Stored data:
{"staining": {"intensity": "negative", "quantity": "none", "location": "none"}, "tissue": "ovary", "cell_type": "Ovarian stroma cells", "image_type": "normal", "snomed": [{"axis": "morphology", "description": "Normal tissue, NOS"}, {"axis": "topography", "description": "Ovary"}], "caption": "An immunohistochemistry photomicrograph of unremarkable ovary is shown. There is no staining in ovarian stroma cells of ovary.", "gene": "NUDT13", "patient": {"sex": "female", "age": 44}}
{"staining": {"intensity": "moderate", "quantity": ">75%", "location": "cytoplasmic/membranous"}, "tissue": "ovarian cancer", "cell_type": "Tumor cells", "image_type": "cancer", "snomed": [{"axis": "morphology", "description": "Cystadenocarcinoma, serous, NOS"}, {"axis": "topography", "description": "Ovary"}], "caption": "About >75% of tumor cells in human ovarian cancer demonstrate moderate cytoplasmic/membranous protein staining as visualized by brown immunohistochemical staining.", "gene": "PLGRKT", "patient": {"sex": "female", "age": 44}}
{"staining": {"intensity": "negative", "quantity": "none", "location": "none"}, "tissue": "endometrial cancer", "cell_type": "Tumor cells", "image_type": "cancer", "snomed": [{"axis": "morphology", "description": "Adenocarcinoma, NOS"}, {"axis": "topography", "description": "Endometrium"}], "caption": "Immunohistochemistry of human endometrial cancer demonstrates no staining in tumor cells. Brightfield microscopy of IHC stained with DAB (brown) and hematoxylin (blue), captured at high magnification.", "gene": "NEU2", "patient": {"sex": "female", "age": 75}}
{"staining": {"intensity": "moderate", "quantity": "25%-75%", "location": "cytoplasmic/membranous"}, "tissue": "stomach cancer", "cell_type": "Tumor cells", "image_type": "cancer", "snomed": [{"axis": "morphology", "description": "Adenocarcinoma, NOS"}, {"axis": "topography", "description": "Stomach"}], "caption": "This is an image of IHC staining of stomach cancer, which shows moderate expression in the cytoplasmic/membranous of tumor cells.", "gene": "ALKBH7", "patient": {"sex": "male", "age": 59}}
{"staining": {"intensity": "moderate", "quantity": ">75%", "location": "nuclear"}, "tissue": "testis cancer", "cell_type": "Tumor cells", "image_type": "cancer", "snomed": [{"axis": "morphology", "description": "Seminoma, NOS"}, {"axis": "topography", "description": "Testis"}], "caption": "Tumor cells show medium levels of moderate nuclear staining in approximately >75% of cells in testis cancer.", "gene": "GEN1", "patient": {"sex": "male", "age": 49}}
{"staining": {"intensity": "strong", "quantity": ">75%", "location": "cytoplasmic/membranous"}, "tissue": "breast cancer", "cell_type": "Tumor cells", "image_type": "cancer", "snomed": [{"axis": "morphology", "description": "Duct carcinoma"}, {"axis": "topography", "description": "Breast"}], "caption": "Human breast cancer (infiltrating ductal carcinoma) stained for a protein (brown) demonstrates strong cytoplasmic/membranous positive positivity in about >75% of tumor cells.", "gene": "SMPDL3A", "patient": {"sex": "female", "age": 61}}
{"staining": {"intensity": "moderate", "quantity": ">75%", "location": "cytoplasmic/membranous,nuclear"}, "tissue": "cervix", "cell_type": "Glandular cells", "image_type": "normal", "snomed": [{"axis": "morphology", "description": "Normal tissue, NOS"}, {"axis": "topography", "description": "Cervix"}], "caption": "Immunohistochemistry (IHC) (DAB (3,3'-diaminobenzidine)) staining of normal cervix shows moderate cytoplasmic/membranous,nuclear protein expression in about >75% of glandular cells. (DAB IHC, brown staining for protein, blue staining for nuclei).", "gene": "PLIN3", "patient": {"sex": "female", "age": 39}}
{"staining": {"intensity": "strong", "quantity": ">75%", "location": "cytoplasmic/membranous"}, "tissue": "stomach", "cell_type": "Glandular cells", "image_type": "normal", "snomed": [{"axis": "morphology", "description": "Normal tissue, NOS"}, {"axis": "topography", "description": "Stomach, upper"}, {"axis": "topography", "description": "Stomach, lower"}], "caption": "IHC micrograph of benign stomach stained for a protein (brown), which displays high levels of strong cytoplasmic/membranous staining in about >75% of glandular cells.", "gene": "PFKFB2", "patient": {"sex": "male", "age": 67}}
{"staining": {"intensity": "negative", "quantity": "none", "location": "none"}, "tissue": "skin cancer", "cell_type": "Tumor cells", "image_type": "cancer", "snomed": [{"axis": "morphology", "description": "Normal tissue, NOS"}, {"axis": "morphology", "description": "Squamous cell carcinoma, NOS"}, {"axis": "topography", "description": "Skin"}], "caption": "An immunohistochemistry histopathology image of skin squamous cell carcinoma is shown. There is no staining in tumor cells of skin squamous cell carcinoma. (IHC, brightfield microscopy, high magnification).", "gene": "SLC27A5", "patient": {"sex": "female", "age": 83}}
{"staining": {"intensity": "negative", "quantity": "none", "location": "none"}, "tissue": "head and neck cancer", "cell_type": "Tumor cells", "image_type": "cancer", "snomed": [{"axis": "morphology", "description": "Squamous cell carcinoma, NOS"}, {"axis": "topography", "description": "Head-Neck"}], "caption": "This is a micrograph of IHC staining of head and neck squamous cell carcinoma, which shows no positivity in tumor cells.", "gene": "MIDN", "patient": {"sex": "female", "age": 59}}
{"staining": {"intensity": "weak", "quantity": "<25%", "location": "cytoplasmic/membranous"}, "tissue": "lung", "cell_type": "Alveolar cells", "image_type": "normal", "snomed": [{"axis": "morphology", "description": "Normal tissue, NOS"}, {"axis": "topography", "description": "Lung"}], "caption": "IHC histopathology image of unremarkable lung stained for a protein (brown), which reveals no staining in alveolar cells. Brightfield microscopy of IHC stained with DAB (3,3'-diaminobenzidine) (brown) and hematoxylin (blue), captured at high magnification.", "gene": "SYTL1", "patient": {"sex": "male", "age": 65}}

▶ [What you have to do]
Please reproduce, exactly as written, the lines of the records from the first line through the one containing "is an image".

▶ [Answer for the task]
{"staining": {"intensity": "negative", "quantity": "none", "location": "none"}, "tissue": "ovary", "cell_type": "Ovarian stroma cells", "image_type": "normal", "snomed": [{"axis": "morphology", "description": "Normal tissue, NOS"}, {"axis": "topography", "description": "Ovary"}], "caption": "An immunohistochemistry photomicrograph of unremarkable ovary is shown. There is no staining in ovarian stroma cells of ovary.", "gene": "NUDT13", "patient": {"sex": "female", "age": 44}}
{"staining": {"intensity": "moderate", "quantity": ">75%", "location": "cytoplasmic/membranous"}, "tissue": "ovarian cancer", "cell_type": "Tumor cells", "image_type": "cancer", "snomed": [{"axis": "morphology", "description": "Cystadenocarcinoma, serous, NOS"}, {"axis": "topography", "description": "Ovary"}], "caption": "About >75% of tumor cells in human ovarian cancer demonstrate moderate cytoplasmic/membranous protein staining as visualized by brown immunohistochemical staining.", "gene": "PLGRKT", "patient": {"sex": "female", "age": 44}}
{"staining": {"intensity": "negative", "quantity": "none", "location": "none"}, "tissue": "endometrial cancer", "cell_type": "Tumor cells", "image_type": "cancer", "snomed": [{"axis": "morphology", "description": "Adenocarcinoma, NOS"}, {"axis": "topography", "description": "Endometrium"}], "caption": "Immunohistochemistry of human endometrial cancer demonstrates no staining in tumor cells. Brightfield microscopy of IHC stained with DAB (brown) and hematoxylin (blue), captured at high magnification.", "gene": "NEU2", "patient": {"sex": "female", "age": 75}}
{"staining": {"intensity": "moderate", "quantity": "25%-75%", "location": "cytoplasmic/membranous"}, "tissue": "stomach cancer", "cell_type": "Tumor cells", "image_type": "cancer", "snomed": [{"axis": "morphology", "description": "Adenocarcinoma, NOS"}, {"axis": "topography", "description": "Stomach"}], "caption": "This is an image of IHC staining of stomach cancer, which shows moderate expression in the cytoplasmic/membranous of tumor cells.", "gene": "ALKBH7", "patient": {"sex": "male", "age": 59}}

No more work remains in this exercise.